TO DO: Would you please copy each line of the listing that mentions "round"?

THE DATA:
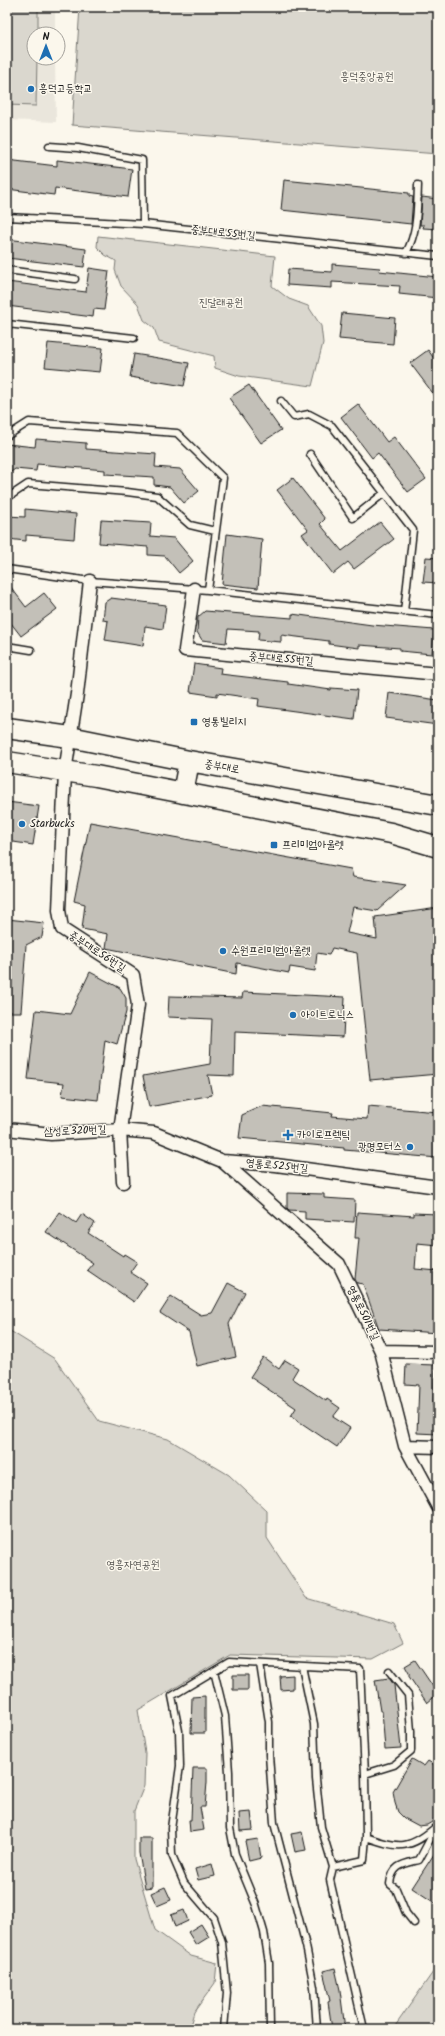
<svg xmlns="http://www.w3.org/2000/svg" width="445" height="2036" font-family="Kalam,'Poor Story',sans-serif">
  <rect width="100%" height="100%" fill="#fbf7ec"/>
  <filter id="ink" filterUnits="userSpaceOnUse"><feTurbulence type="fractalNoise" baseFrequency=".025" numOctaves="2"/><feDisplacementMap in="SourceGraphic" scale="8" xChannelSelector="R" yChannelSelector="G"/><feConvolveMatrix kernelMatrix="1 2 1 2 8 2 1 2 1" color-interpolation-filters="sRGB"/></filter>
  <g filter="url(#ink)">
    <path fill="#eae6dc" d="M 7,7 L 55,7 L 55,34 L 34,34 L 34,58 L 55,58 L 56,122 L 7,120 Z"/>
    <path fill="#dad7ce" stroke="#7b7a75" d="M 80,7 L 438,7 L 438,154 L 72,125 Z
      M 7,9 L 38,9 L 38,34 L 34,34 L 34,58 L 37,58 L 36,106 L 7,105 Z
      M 98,236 L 275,256 L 272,286 L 289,299 L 308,306 L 321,326 L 323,343 L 312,386 L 239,376 L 215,368 L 214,356 L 159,342 L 154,328 L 144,320 L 138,304 L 121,286 L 115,270 L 116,261 L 105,255 L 97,247 Z
      M 7,1329 L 55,1359 L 99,1421 L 168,1439 L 229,1475 L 267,1511 L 267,1538 L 306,1598 L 394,1624 L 403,1643 L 373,1659 L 230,1655 L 138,1710 L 145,1753 L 144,1786 L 134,1811 L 134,1859 L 155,1930 L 191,1956 L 217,1963 L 215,1983 L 194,2012 L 189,2029 L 7,2029 Z
      M 438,1965 L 438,2018 L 430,2029 L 393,2029 Z"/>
    <path fill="#c3c0b8" stroke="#1c1c1c" d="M 7,160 L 57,166 L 57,160 L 132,169 L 128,197 L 55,188 L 54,195 L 7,189 Z
      M 284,180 L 409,193 L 409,196 L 413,197 L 411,224 L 281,210 Z
      M 422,197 L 438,199 L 438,229 L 423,228 L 424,225 L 420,225 Z
      M 7,239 L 86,249 L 84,267 L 7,258 Z
      M 332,264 L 380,268 L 379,271 L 438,277 L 438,298 L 399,294 L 400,286 L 332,282 L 332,288 L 287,285 L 288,269 L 332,272 Z
      M 89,268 L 109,271 L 104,310 L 94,309 L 93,317 L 7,306 L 7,282 L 86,292 Z
      M 342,313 L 395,318 L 393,344 L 339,339 Z
      M 48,343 L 103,348 L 100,372 L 45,367 Z
      M 428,350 L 438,364 L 438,400 L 410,363 Z
      M 134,354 L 189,363 L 184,386 L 130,377 Z
      M 249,385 L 281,430 L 261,443 L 229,398 Z
      M 358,404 L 387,442 L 394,437 L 426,479 L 408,492 L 378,453 L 372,458 L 341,417 Z
      M 36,439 L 86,443 L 86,449 L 156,454 L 155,467 L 180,469 L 199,491 L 184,503 L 170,487 L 154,485 L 154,477 L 105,474 L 105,470 L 37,464 L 36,471 L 15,469 L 7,475 L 7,444 L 35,447 Z
      M 293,478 L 325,519 L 320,524 L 342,551 L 380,522 L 394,539 L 354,569 L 348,562 L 333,574 L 302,534 L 308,530 L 277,490 Z
      M 25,509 L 76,514 L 74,539 L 26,535 L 26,541 L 7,539 L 7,516 L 25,517 Z
      M 101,520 L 151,523 L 150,536 L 174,538 L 193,561 L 179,573 L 165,556 L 148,555 L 148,547 L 99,543 Z
      M 227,534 L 262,539 L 258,588 L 222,584 Z
      M 426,557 L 438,558 L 438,583 L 423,582 Z
      M 7,582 L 26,607 L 44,593 L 57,609 L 21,636 L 7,618 Z
      M 111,598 L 166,605 L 163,629 L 145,626 L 143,646 L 105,640 L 108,621 L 103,620 L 105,602 Z
      M 205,611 L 292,618 L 292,614 L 372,625 L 434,630 L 432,654 L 400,651 L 400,648 L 359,645 L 359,648 L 329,644 L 329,641 L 281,635 L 281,642 L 258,640 L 259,631 L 228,629 L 226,643 L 202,640 L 197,632 L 198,617 Z
      M 194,664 L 221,668 L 220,674 L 288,682 L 288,684 L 331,690 L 331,688 L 357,690 L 354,719 L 258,706 L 259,699 L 217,693 L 217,696 L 190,692 Z
      M 389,693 L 438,700 L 438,725 L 386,718 Z
      M 7,802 L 39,806 L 33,845 L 7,841 Z
      M 90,822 L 351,869 L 353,877 L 406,885 L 377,911 L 353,907 L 347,933 L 377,939 L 375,917 L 438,908 L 438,1074 L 370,1080 L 357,953 L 332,948 L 329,955 L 317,953 L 315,971 L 290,967 L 289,973 L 237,963 L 236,974 L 106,948 L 108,934 L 82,929 L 85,904 L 74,901 Z
      M 7,919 L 44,923 L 42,937 L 26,945 L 21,1012 L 7,1012 Z
      M 90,972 L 120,988 L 126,998 L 126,1012 L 117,1044 L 105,1040 L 98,1100 L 62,1096 L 64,1083 L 28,1079 L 36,1010 L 70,1014 Z
      M 243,992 L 345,997 L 343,1037 L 235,1032 L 234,1076 L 208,1075 L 212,1095 L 149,1107 L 143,1076 L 210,1064 L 212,1019 L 168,1017 L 169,996 L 242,998 Z
      M 262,1106 L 333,1113 L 332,1116 L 367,1119 L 368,1106 L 438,1112 L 438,1158 L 344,1150 L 344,1148 L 239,1138 L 242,1115 Z
      M 287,1193 L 324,1194 L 324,1198 L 355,1200 L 354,1222 L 305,1219 L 305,1211 L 289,1210 L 287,1208 Z
      M 60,1212 L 76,1223 L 82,1214 L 95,1223 L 88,1233 L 123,1256 L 124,1254 L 137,1262 L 130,1272 L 147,1283 L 134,1302 L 87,1270 L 93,1263 L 46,1232 Z
      M 357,1212 L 414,1216 L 414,1213 L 438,1214 L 438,1245 L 417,1243 L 415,1269 L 438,1271 L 438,1333 L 379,1329 L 363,1284 L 357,1283 L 355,1279 L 359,1238 L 355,1238 Z
      M 228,1283 L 245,1292 L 229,1324 L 236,1357 L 197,1366 L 189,1332 L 160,1313 L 171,1296 L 201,1315 L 212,1313 Z
      M 263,1357 L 279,1369 L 285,1360 L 298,1368 L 292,1378 L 326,1401 L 327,1399 L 340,1408 L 333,1417 L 350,1428 L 337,1447 L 291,1416 L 296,1408 L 250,1377 Z
      M 406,1364 L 435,1365 L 433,1406 L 438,1406 L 438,1434 L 417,1433 L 419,1385 L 405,1384 Z
      M 415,1660 L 438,1694 L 427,1703 L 408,1675 L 410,1675 L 405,1666 Z
      M 233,1675 L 248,1675 L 248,1690 L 233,1690 Z
      M 293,1675 L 293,1689 L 281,1690 L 280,1676 Z
      M 389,1678 L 394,1685 L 401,1748 L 385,1749 L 382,1711 L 380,1711 L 375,1680 Z
      M 205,1696 L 205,1733 L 191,1733 L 192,1697 Z
      M 412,1759 L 424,1766 L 428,1761 L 438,1767 L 438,1813 L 432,1822 L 427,1825 L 419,1826 L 404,1818 L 398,1812 L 395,1803 L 393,1792 Z
      M 193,1768 L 207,1768 L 207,1782 L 205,1807 L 200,1807 L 204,1830 L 190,1832 L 189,1820 L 191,1820 Z
      M 251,1812 L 253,1830 L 240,1831 L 239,1813 Z
      M 302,1832 L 306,1850 L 295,1852 L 291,1834 Z
      M 139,1838 L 152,1838 L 152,1887 L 145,1888 L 139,1853 Z
      M 258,1839 L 261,1858 L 249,1861 L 245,1841 Z
      M 438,1848 L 438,1905 L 412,1888 Z
      M 212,1864 L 215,1876 L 198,1880 L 195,1869 Z
      M 165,1887 L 171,1900 L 157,1906 L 151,1893 Z
      M 184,1910 L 188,1921 L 175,1927 L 171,1915 Z
      M 201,1924 L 209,1937 L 196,1945 L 188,1932 Z
      M 335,1968 L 340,1990 L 345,2029 L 332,2029 L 328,2002 L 330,2001 L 323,1971 Z"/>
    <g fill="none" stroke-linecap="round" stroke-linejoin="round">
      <defs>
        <path id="service" d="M 49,146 L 78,148 L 142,160 L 143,224
          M 7,217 L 143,224 L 438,256
          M 406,253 C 418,231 417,209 418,185
          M 7,270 L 75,279
          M 7,324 L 134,338
          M 281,401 L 294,417 L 309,414 L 332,426 L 413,530 L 404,612
          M 7,436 L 29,422 L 177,433 L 223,478 L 208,590
          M 310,454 L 353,518 L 384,493
          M 7,498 L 28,484 L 127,492 L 157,496 L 190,525 L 215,531
          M 7,569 L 90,581 L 208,590 L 438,615
          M 7,646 L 31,650
          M 260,1664 L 269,1722 L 269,1755 L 274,1823 L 306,1946 L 314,1987 L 317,2029
          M 302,1666 L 314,1724 L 316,1779 L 321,1827 L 333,1867 L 330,1880 L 364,2029
          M 214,1671 L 225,1716 L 229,1772 L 230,1828 L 235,1854 L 256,1905 L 264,1932 L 269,1963 L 270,2029
          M 365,1774 L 394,1765 L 411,1751 L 411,1731 L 408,1695 L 389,1671
          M 333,1867 L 364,1860 L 366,1837 C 400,1849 410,1850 438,1825
          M 414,1923 L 406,1913 L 396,1889 L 390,1884 C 392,1865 403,1864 419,1860 L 436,1828
          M 224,2029 L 227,1993 L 222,1942 L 214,1918 L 184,1883 L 172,1855 L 171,1828 L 180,1766 L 179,1731 L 172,1696 L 229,1662 L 360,1669 L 365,1774 L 366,1837"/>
        <path id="minor" d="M 90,581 L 77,694 L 65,772 L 59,910 L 62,929 L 133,975 L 138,1005 L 120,1130 L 123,1182
          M 194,589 L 185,650 L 438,674
          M 7,1129 L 51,1134 L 120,1130 L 154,1133 L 222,1161 L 276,1165 L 438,1187
          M 222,1161 L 339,1264 L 381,1351 L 405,1446 L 438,1507
          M 381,1351 L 438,1352
          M 405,1446 L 438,1447"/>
        <path id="primary" d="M 7,728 L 70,737 L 189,761 L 438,805
          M 7,762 L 96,776 L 391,833 L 438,847
          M 183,793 L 189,761"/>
      </defs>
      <use href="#service" stroke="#1c1c1c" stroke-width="9"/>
      <use href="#minor" stroke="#1c1c1c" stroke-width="15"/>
      <use href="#primary" stroke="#1c1c1c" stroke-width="23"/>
      <use href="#service" stroke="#fbf7ec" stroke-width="6"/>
      <use href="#minor" stroke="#fbf7ec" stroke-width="12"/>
      <use href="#primary" stroke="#fbf7ec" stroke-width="20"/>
    </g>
  </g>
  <g fill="#1f6fb2" stroke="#fbf7ec" stroke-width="1.5">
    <circle cx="31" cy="89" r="4"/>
    <rect x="190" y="718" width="8" height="8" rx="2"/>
    <circle cx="22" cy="824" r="4"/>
    <rect x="270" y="841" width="8" height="8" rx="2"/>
    <circle cx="223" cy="951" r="4"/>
    <circle cx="293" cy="1015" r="4"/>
    <path d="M286 1129h4v4h4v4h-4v4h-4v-4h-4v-4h4z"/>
    <circle cx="410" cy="1147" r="4"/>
  </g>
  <g text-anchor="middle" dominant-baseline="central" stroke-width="3" stroke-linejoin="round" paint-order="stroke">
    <g font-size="11" fill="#555451" stroke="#fbf7ec">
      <text x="367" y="77">흥덕중앙공원</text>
      <text x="221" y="303">진달래공원</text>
      <text x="133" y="1565">영흥자연공원</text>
    </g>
    <g font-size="11" fill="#1c1c1c" stroke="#fbf7ec" text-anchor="start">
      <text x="39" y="89">흥덕고등학교</text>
      <text x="202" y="722">영통빌리지</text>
      <text x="30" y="824">Starbucks</text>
      <text x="282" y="845">프리미엄아울렛</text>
      <text x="231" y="951">수원프리미엄아울렛</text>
      <text x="301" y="1015">아이트로닉스</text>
      <text x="297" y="1135">카이로프렉틱</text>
      <text x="402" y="1147" text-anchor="end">광명모터스</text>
    </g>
    <g font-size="11" fill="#1c1c1c" stroke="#fbf7ec">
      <text transform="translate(223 233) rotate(6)">중부대로55번길</text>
      <text transform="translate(281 659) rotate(5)">중부대로55번길</text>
      <text transform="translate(222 767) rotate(10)">중부대로</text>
      <text transform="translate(97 952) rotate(33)">중부대로56번길</text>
      <text transform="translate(75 1131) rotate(-2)">삼성로320번길</text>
      <text transform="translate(277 1166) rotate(6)">영통로525번길</text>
      <text transform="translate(363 1313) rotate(64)">영통로501번길</text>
    </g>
  </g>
  <rect width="445" height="2036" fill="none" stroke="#fbf7ec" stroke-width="24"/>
  <rect x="12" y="12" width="421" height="2012" fill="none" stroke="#1c1c1c" stroke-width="1.5" filter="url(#ink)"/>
  <g transform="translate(46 46)"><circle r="19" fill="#fbf7ec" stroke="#a29f99"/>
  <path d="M0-3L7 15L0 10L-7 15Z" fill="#1f6fb2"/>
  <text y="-6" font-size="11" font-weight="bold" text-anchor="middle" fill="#1c1c1c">N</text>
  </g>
</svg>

WRITTEN SOLUTION:
    <g fill="none" stroke-linecap="round" stroke-linejoin="round">
  <g text-anchor="middle" dominant-baseline="central" stroke-width="3" stroke-linejoin="round" paint-order="stroke">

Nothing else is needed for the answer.